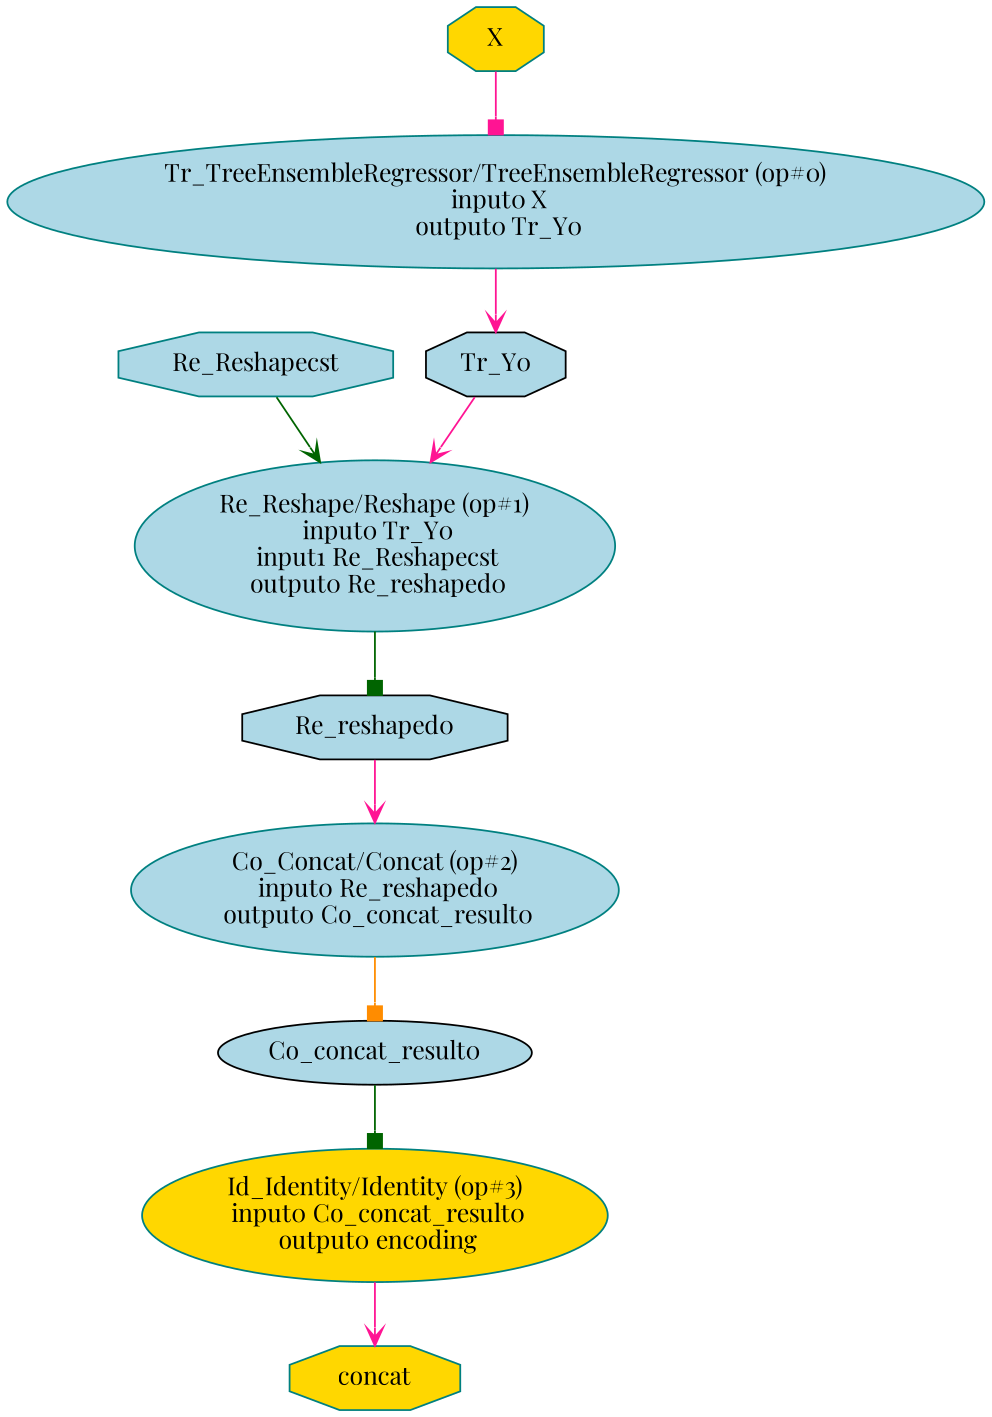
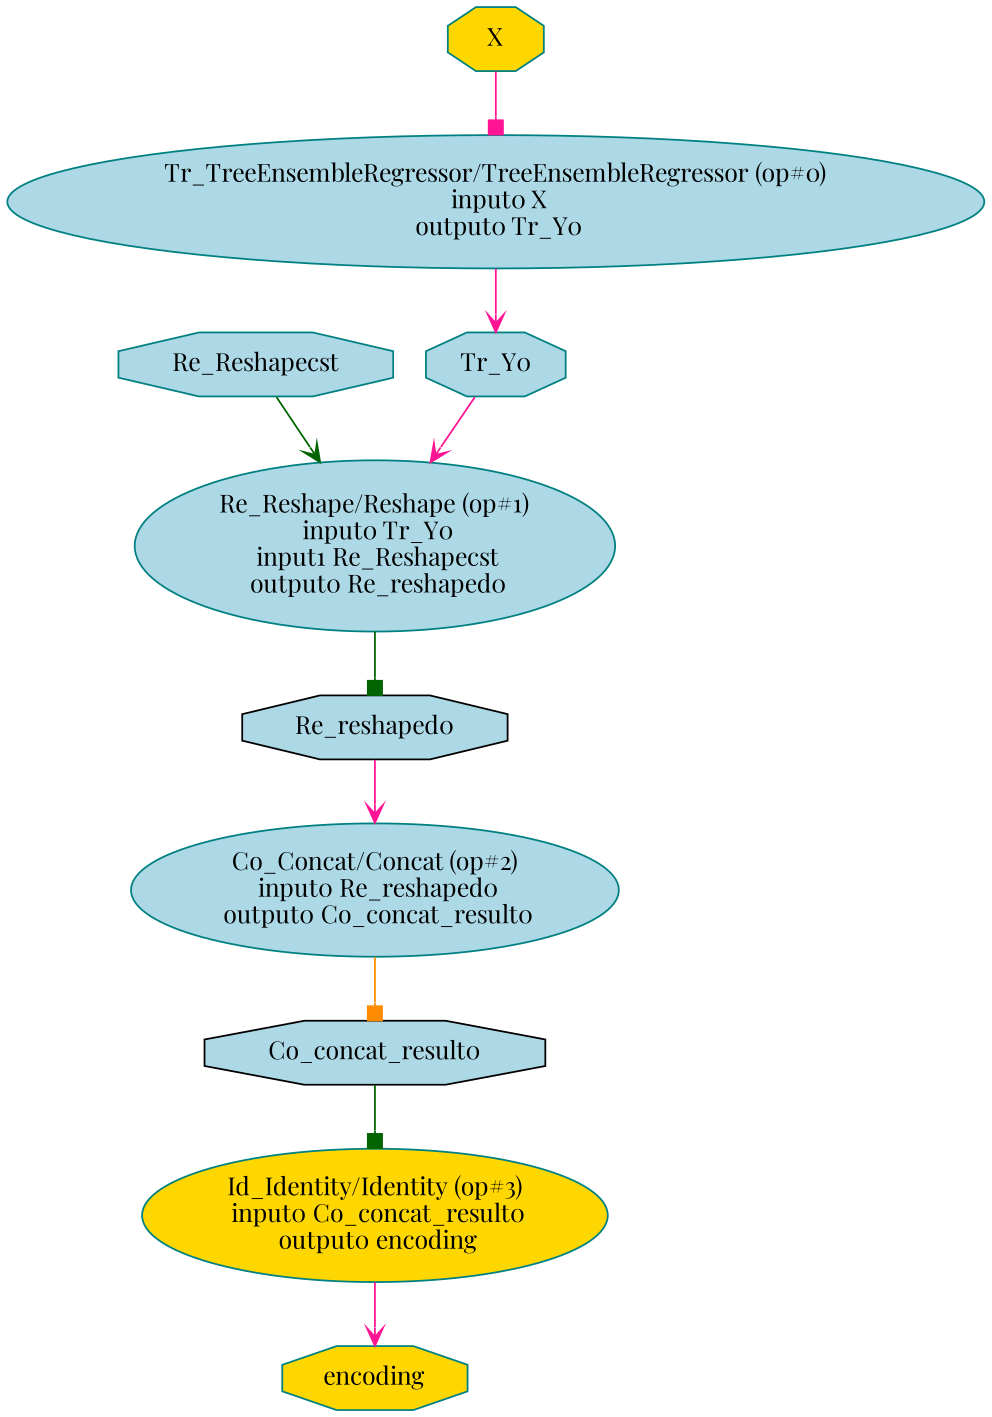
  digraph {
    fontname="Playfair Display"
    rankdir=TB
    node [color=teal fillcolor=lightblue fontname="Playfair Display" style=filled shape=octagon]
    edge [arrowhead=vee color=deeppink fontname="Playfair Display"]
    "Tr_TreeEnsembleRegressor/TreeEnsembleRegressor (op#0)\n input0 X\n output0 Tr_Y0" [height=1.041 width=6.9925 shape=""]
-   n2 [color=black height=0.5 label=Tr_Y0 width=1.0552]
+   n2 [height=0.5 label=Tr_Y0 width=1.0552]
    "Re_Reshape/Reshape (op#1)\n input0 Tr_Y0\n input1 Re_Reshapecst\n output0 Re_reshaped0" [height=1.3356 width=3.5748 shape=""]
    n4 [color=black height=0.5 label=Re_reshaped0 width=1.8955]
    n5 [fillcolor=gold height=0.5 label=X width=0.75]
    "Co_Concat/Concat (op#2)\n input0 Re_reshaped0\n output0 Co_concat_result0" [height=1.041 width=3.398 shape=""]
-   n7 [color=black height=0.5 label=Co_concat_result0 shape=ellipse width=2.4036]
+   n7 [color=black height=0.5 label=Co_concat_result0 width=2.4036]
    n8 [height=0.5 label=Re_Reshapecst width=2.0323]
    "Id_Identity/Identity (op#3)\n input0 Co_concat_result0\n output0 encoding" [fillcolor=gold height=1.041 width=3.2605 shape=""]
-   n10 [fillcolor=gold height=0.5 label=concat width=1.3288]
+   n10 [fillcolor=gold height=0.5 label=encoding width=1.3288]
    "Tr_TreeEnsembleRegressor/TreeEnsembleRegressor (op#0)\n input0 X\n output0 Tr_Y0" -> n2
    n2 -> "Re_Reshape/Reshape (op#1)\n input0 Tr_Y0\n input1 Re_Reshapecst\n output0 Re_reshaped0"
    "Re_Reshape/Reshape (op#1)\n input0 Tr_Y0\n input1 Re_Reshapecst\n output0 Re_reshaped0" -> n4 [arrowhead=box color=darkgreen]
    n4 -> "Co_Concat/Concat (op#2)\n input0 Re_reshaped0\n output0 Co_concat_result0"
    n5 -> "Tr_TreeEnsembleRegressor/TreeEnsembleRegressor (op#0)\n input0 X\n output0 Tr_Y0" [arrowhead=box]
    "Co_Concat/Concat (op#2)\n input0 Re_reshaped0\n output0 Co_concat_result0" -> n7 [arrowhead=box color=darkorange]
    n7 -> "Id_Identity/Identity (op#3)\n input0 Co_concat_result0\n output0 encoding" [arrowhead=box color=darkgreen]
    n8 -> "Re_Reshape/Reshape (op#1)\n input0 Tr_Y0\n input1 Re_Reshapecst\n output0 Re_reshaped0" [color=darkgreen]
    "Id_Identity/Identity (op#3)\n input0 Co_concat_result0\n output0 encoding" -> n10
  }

==

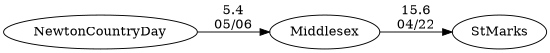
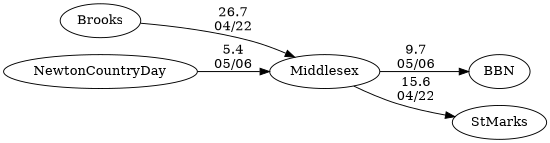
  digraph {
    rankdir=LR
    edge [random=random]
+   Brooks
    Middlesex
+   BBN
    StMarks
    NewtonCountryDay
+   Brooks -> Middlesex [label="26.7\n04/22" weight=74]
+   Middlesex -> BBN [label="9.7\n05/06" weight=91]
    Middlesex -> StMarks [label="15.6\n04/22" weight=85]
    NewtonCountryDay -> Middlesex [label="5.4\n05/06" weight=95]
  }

* * *

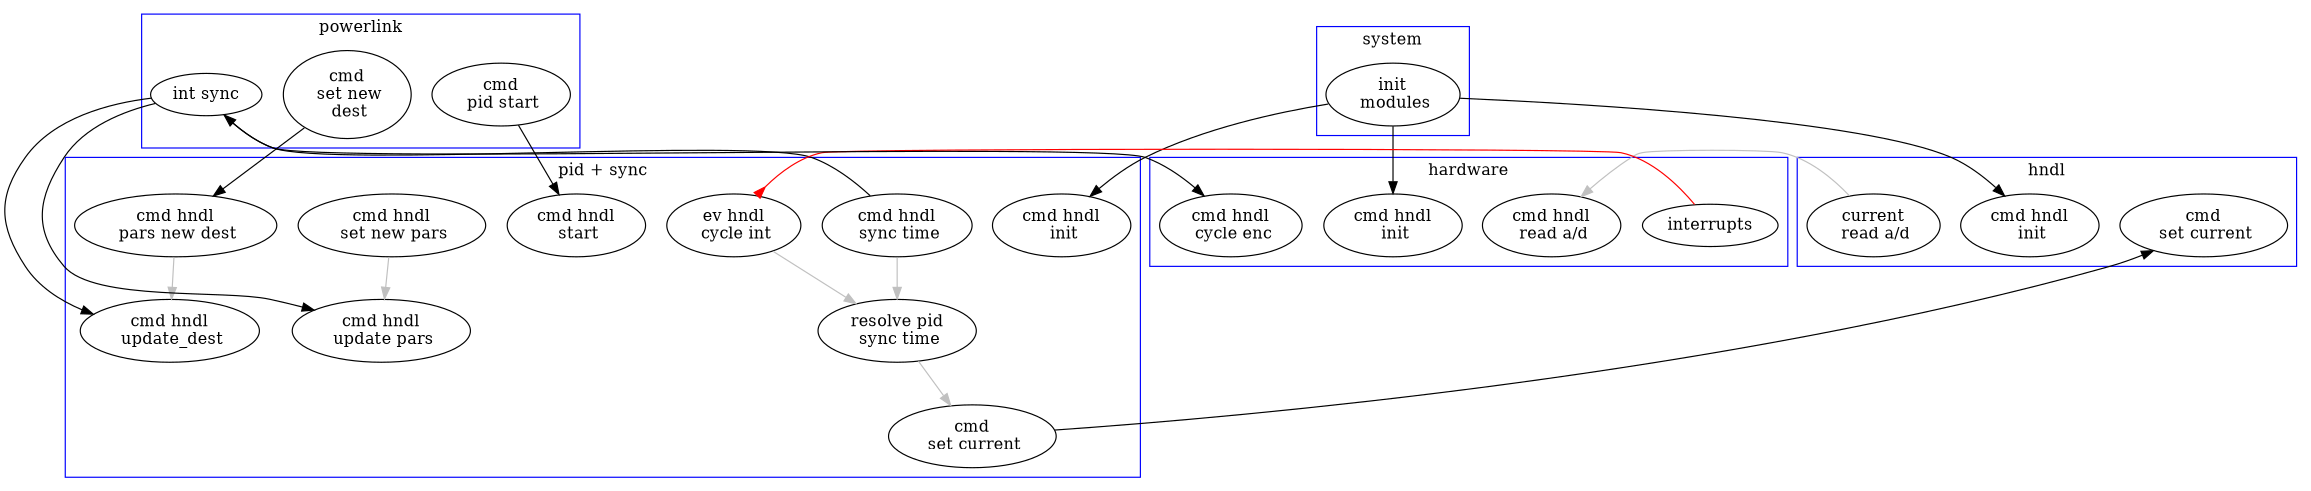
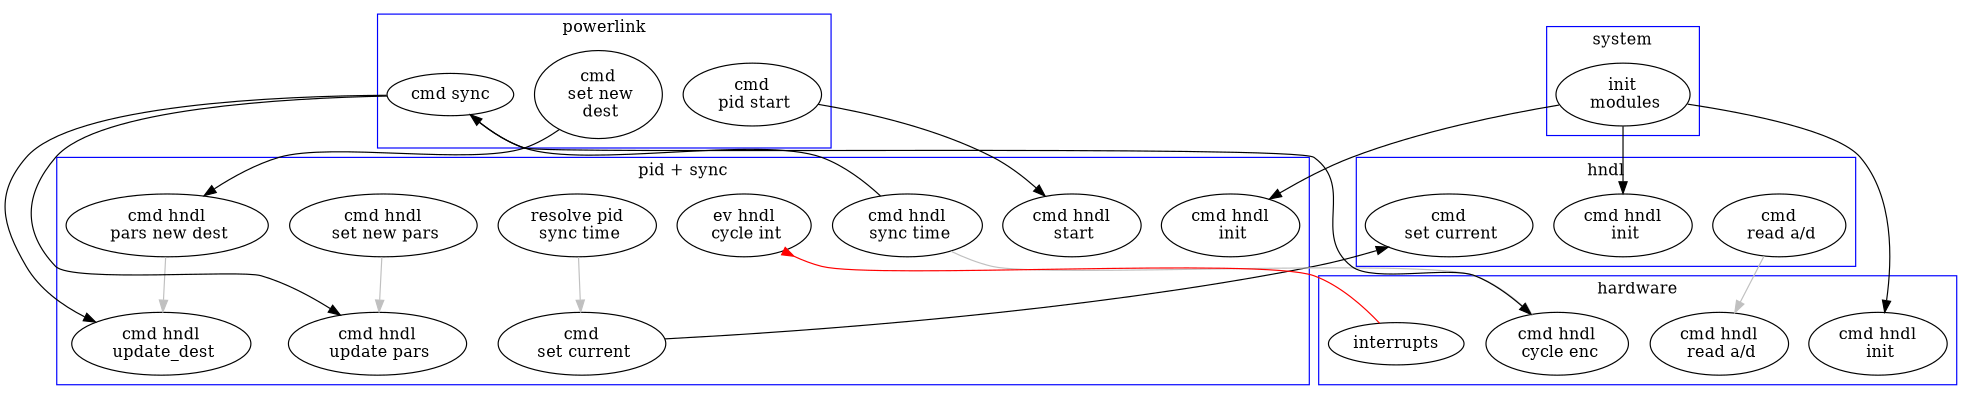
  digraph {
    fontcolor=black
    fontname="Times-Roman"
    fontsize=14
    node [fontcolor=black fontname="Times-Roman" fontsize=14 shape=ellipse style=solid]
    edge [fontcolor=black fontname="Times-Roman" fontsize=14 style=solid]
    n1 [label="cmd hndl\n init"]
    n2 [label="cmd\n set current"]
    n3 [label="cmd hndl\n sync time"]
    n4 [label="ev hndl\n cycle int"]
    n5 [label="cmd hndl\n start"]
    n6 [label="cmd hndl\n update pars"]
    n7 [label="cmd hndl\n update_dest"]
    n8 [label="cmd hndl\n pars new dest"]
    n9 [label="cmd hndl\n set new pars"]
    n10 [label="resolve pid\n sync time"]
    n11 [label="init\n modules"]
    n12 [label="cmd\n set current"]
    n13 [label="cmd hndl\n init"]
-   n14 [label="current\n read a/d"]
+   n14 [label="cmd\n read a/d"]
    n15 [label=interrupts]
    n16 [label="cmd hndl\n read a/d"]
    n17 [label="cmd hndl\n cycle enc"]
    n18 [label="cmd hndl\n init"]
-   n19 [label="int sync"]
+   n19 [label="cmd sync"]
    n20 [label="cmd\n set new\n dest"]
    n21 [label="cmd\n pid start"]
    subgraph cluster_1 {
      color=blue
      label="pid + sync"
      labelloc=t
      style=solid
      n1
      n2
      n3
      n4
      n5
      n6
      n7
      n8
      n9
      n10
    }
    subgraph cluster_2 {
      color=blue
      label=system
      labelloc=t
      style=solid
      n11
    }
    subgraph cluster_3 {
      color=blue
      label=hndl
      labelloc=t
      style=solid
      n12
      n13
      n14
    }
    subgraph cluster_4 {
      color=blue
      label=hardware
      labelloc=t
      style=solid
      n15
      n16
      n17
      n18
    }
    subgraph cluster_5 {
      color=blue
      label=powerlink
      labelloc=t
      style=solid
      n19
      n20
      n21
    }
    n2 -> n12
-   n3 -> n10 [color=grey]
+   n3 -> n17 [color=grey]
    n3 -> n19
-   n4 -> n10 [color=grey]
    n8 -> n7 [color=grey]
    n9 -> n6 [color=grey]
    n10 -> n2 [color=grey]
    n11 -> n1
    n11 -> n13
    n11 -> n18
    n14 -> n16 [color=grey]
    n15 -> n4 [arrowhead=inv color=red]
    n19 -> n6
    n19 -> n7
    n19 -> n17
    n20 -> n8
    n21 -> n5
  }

Required work:
How many lines of the listing above contain the string "fontname"? Case counts. Give only the number.

Result for this task:
6